Şehrin biraz dışındaki Pigi ve Komi köyleri; boğa panayırı ile tanınırlar. Meydanlarında çınar ağaçlarının altında müşterilerine kahve keyfi sunmaktadırlar.
Thermis plâjından sadece birkaç kilometre mesafede Mystegna ve Nees Kydonies köylerini bulacaksınız. Mystegna pembesi taşı ile bilinir. Her iki köyde de; gerek konaklama alanında gerekse bir volta atmakta çok farklı seçenekler vardır. Bölgenin en güzel ve özel yemeği korda pişmiş ahtapot’dur. Yerli ve yabancılar adanın en lezzetli ahtapotun burada pişirildiğini söylerler.
Loutropolis belediye sınırlarına girerken karşılaşacağınız ilk yerleşim alanı olan ve eski Midilli şehrinin 11 km kuzeyinde kalan Pyrgi Thermis; bugün adından da anlaşılacağı üzere aynı adı taşıyan kuleleriyle tanınmaktadır. Kuleler mimari ihtişamlarıyla hâlâ görkemlerini korumaktadırlar.
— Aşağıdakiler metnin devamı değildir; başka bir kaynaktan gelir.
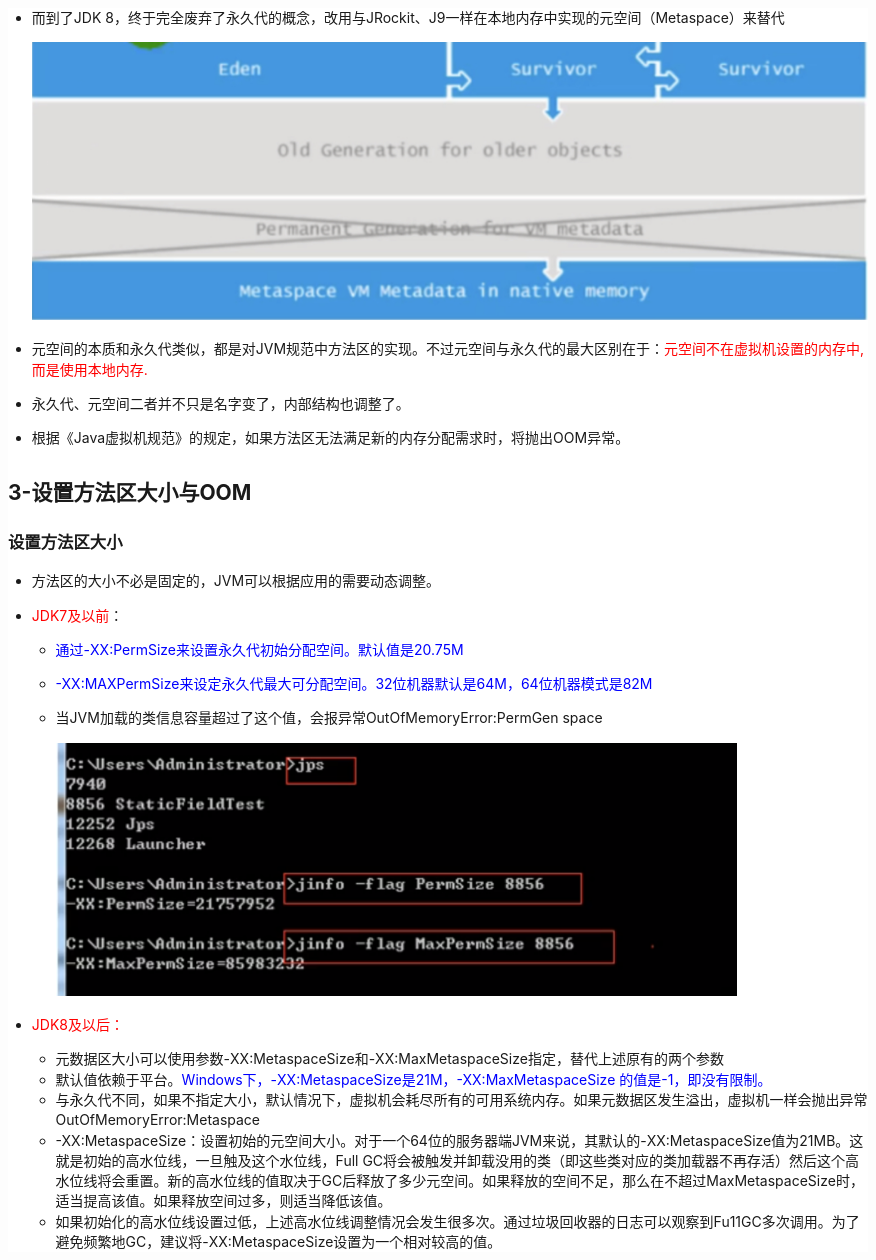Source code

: - 而到了JDK 8，终于完全废弃了永久代的概念，改用与JRockit、J9一样在本地内存中实现的元空间（Metaspace）来替代

  ![image-20230301110838221](方法区.assets/image-20230301110838221.png)

- 元空间的本质和永久代类似，都是对JVM规范中方法区的实现。不过元空间与永久代的最大区别在于：<font color='red'>元空间不在虚拟机设置的内存中,而是使用本地内存.</font>

- 永久代、元空间二者并不只是名字变了，内部结构也调整了。

- 根据《Java虚拟机规范》的规定，如果方法区无法满足新的内存分配需求时，将抛出OOM异常。

## 3-设置方法区大小与OOM

### 设置方法区大小

- 方法区的大小不必是固定的，JVM可以根据应用的需要动态调整。

- <font color='red'>JDK7及以前</font>：

  - <font color='blue'>通过-XX:PermSize来设置永久代初始分配空间。默认值是20.75M</font>

  - <font color='blue'>-XX:MAXPermSize来设定永久代最大可分配空间。32位机器默认是64M，64位机器模式是82M</font>

  - 当JVM加载的类信息容量超过了这个值，会报异常OutOfMemoryError:PermGen space

    ![image-20230301140334800](方法区.assets/image-20230301140334800.png)

- <font color='red'>JDK8及以后：</font>
  - 元数据区大小可以使用参数-XX:MetaspaceSize和-XX:MaxMetaspaceSize指定，替代上述原有的两个参数
  - 默认值依赖于平台。<font color='blue'>Windows下，-XX:MetaspaceSize是21M，-XX:MaxMetaspaceSize 的值是-1，即没有限制。</font>
  - 与永久代不同，如果不指定大小，默认情况下，虚拟机会耗尽所有的可用系统内存。如果元数据区发生溢出，虚拟机一样会抛出异常OutOfMemoryError:Metaspace
  - -XX:MetaspaceSize：设置初始的元空间大小。对于一个64位的服务器端JVM来说，其默认的-XX:MetaspaceSize值为21MB。这就是初始的高水位线，一旦触及这个水位线，Full GC将会被触发并卸载没用的类（即这些类对应的类加载器不再存活）然后这个高水位线将会重置。新的高水位线的值取决于GC后释放了多少元空间。如果释放的空间不足，那么在不超过MaxMetaspaceSize时，适当提高该值。如果释放空间过多，则适当降低该值。
  - 如果初始化的高水位线设置过低，上述高水位线调整情况会发生很多次。通过垃圾回收器的日志可以观察到Fu11GC多次调用。为了避免频繁地GC，建议将-XX:MetaspaceSize设置为一个相对较高的值。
Müstahkem konut olarak ve varlıklı Midilli’li ailelerinin tatillerini geçirdikleri kırsal gayrimenkul merkezleri olarak kullanıldılar.
Turistler için popüler bir toplanma yeri olan Thermis plâjı; plânlı limanı, renkli balıkçı tekneleri, seramik döşeli rıhtımı ve geleneksel kafeleri ile ilgi çekmektedir.
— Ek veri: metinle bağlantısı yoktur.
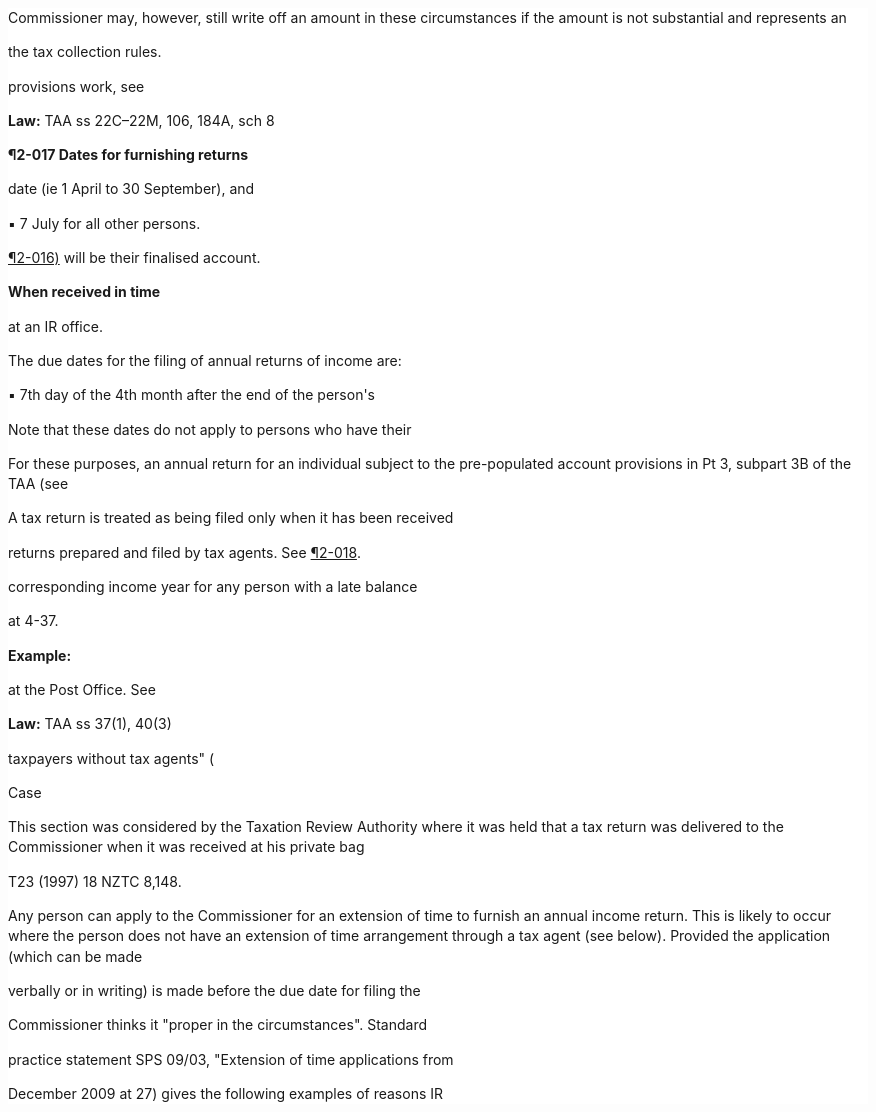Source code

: Commissioner may, however, still write off an amount in these circumstances if the amount is not substantial and represents an

the tax collection rules.

provisions work, see

**Law:** TAA ss 22C–22M, 106, 184A, sch 8

**¶2-017 Dates for furnishing returns**

date (ie 1 April to 30 September), and

▪ 7 July for all other persons.

[¶2-016)](#page-5-0) will be their finalised account.

**When received in time**

at an IR office.

The due dates for the filing of annual returns of income are:

▪ 7th day of the 4th month after the end of the person's

Note that these dates do not apply to persons who have their

For these purposes, an annual return for an individual subject to the pre-populated account provisions in Pt 3, subpart 3B of the TAA (see

A tax return is treated as being filed only when it has been received

returns prepared and filed by tax agents. See [¶2-018](#page-19-0).

corresponding income year for any person with a late balance

at 4-37.

**Example:**

at the Post Office. See

**Law:** TAA ss 37(1), 40(3)

taxpayers without tax agents" (

Case

This section was considered by the Taxation Review Authority where it was held that a tax return was delivered to the Commissioner when it was received at his private bag

T23 (1997) 18 NZTC 8,148.

Any person can apply to the Commissioner for an extension of time to furnish an annual income return. This is likely to occur where the person does not have an extension of time arrangement through a tax agent (see below). Provided the application (which can be made

verbally or in writing) is made before the due date for filing the

Commissioner thinks it "proper in the circumstances". Standard

practice statement SPS 09/03, "Extension of time applications from

December 2009 at 27) gives the following examples of reasons IR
Plâjın üst tarafında, Karyes tepesinde Aziz Rafail Manastırı bulunmaktadır. Bu manastıra binlerce inanan dünyanın dört bir yanından gelmektedir. İki katlı kilisede müthiş bir ikona ile aziz şehitlerin emanetleri korunmaktadır ki bunlar; Aziz Rafael, Nikolas ve İrene’dir ve ikonaların da mucizevî bir şekilde bulundukları söylenir.
Ünlü cazibe merkezlerinden birisi de 10.yy’da inşa edilen “Sarlıtza Pallas”dır. Uzun yıllar adanın en ünlü oteli olarak hizmet verdi. Bugün; kullanılmamasına rağmen Roma dönemi ihtişamını hala Thermi’ye yansıtmaktadır.
Erken ve Orta Tunç Çağı zamanında, organize bir yerleşim merkezi olan Thermi; “Truva Medeniyeti” merkezlerinden biriydi. Bulguların sayısı ve kalitesi; zamanında buranın ne kadar önemli bir yerleşim alanı olduğunu göstermektedir.
Bölge bu adı kullanmaya; Roma ve Yunanlıların kaplıcaların iyileştirici özelliklerinden istifade ederek hamam (banyo) inşa etmeleriyle başladı. Bunun canlı örneği; kaplıcalarla çalışan hamamlardır. Thermis plâjı boyunca sıcak kaplıca suyu ile çalışan hamamlar bulabilirsiniz. Kaplıca suyu sıcaklığı 46,9 santigrat dereceyi bulmaktadır.
Şehrin merkezinde ilerlerken; geleneksel binaların duvarlarındaki mermer kabartmalar, evlerin arka bahçelerindeki antik sütunlar, plâjlarda karşılaşacağınız seramik parçalar, mekâna kutsallık katan kilise ve manastırlar dikkatinizi çekecektir.